The flavoured and inventive dishes of Moroccan cuisine cannot leave you unimpressed. The smell, colours and different textures are just too appealing to not give in. But there is something you should know about food in Marrakesh and especially Jamaa el Fna food stalls.
- Tajines (with either chicken, lamb, beef or fish, adding fruits, olives and preserved lemon, vegetables and spices, including cumin, peppers, saffron, turmeric)
- Rice cooked with saffron, raisins, spices, and almonds
- Briouat (triangular or cylinder shape pastry) filled with meat (mostly chicken or lamb) mixed with cheese, lemon and pepper.
- Couscous (small steamed balls of semolina) served with vegetables
- Pastilla (pastry pie stuffed with minced chicken or pigeon that has been prepared with almonds, cinnamon, spices and sugar)
- Harira (soup: flour, tomatoes, lentils, chickpeas, onions, rice, meat (beef, lamb, or chicken), olive oil)
- Chebakia (made of strips of dough rolled to resemble a rose, deep-fried until golden, then coated with a syrup made of honey and rose water and sprinkled with sesame.)
- Green tea with mint is served with sugar from a curved teapot spout into small glasses.
- Orange juice
Take care where you eat!
These are some traditional dishes I’ve seen in the Medina and especially in the Jamaa el Fna (Marrakesh, one of the most famous and busiest squares in Africa), which becomes a great place for eating in the evening.
The Jamaa el Fna food stalls are all numbered, but most of the serve the same food and look the same.

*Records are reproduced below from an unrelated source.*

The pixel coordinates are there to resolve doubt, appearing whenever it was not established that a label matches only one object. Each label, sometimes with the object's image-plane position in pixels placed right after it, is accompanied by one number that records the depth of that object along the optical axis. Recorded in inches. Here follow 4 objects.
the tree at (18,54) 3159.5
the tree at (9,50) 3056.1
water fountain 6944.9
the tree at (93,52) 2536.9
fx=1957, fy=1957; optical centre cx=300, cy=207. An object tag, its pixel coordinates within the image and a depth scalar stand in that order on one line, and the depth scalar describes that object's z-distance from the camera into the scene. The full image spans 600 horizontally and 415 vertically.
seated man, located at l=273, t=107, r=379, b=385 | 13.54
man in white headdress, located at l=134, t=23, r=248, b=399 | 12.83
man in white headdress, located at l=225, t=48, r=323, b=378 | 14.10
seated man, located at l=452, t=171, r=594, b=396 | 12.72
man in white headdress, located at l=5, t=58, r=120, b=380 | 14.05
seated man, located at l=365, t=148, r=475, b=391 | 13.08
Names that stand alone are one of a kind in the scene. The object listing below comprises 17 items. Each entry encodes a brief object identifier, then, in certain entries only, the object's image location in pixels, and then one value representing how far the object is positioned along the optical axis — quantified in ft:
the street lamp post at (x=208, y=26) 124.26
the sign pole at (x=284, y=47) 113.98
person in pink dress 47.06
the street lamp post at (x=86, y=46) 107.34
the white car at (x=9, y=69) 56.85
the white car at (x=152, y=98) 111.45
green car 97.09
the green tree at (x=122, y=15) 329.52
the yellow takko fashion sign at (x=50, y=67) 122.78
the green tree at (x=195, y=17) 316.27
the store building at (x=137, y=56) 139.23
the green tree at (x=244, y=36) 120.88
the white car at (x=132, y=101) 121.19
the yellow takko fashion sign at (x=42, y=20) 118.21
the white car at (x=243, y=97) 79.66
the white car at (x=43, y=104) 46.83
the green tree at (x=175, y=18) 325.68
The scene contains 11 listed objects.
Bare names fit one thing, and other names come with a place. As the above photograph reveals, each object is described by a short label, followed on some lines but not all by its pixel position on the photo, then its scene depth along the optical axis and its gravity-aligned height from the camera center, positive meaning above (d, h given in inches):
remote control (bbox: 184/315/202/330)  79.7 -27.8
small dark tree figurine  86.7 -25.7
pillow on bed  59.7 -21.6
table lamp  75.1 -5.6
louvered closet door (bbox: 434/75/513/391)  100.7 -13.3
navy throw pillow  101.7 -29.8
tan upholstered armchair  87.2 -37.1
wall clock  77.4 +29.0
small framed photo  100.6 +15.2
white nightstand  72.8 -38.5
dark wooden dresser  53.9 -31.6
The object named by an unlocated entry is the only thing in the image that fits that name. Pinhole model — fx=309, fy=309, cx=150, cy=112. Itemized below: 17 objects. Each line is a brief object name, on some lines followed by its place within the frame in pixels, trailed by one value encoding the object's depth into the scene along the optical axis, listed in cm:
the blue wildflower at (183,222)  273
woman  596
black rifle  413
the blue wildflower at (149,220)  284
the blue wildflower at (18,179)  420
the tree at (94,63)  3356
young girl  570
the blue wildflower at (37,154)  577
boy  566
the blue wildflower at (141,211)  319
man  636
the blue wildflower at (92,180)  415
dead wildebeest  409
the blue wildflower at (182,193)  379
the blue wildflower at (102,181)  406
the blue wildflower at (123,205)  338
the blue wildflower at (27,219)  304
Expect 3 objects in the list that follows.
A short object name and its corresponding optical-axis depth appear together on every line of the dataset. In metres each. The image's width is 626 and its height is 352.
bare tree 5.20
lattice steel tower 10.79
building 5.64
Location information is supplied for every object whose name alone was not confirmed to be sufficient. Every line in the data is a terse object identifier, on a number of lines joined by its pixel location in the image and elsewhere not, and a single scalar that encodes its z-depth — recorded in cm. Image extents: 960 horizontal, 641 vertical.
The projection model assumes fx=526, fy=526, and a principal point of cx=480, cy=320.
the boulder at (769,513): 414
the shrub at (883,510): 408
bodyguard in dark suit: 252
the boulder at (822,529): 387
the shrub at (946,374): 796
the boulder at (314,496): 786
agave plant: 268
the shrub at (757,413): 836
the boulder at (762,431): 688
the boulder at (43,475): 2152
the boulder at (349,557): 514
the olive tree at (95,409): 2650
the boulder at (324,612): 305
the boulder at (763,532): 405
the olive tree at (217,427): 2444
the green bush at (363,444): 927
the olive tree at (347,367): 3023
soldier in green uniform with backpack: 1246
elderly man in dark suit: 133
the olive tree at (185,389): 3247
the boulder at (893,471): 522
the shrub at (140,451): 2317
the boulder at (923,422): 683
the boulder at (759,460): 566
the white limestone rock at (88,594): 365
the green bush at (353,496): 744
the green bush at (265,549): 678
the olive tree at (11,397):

The raw or cooked food is exposed in front of the stall. Each stall has a few places for tourists to sit and eat.
Hundreds of people walking around and many people eating, Moroccan people inviting you to eat at their stall, food cooking everywhere, and it seems like you cannot decide.
Pay attention to the food, if it is fresh or how it looks like.
The food is lying there for hours, flies are all around and mostly on the exposed food. There are scooters and dust everywhere, people touching your food with their bare hands. And I have to add they have no running water. They have some big barrels of water where they wash the plates and tableware. They use the same water each time!
My story after eating in Jamaa el Fna
I wasn’t paying attention to this and after eating in the area twice, I thought I have nothing to worry about. That was one big mistake. I ate a vegetable soup and some grilled vegetables, and no more than 2 hours later I started to feel sick as if I was catching a cold. Also, I felt feverish. The next day was one of the worst days of my life. I literally felt like dying and it was the day we were visiting Essaouira. I thought I will feel better later on, but I only felt worse and my only desire was to lay in a bed and be close to a toilet. The next trip I had to skip and spend my day in bed.
After that, I went online and did some minimal search about the Jamaa el Fna food stalls. It revealed that is very common to get food poisoning when eating from the Jamaa el Fna food stalls. Apparently, the locals know about this because 70% of tourists get it. It’s called “Tourista”. I was the first one to get it from my group, but by the end of the trip, most of the people from my group were feeling sick. They all ate at least once from the Jamaa el Fna food stalls.
I don’t know about others, but it took me 3 weeks to recover, and I don’t remember ever to have had this before. Good thing I got this after the Desert Trip. Read more about Camel Trekking in the Moroccan Desert.
How to stay healthy
Use common sense, don’t eat from a place you wouldn’t eat back home, stick to your diet. Don’t try things you wouldn’t normally try. And I would stay away from the open air food market. Sure walk around, take photos (they will try to make you pay even for taking a photo), but please be careful and watch what you eat.
Do you have a similar story? I hope not!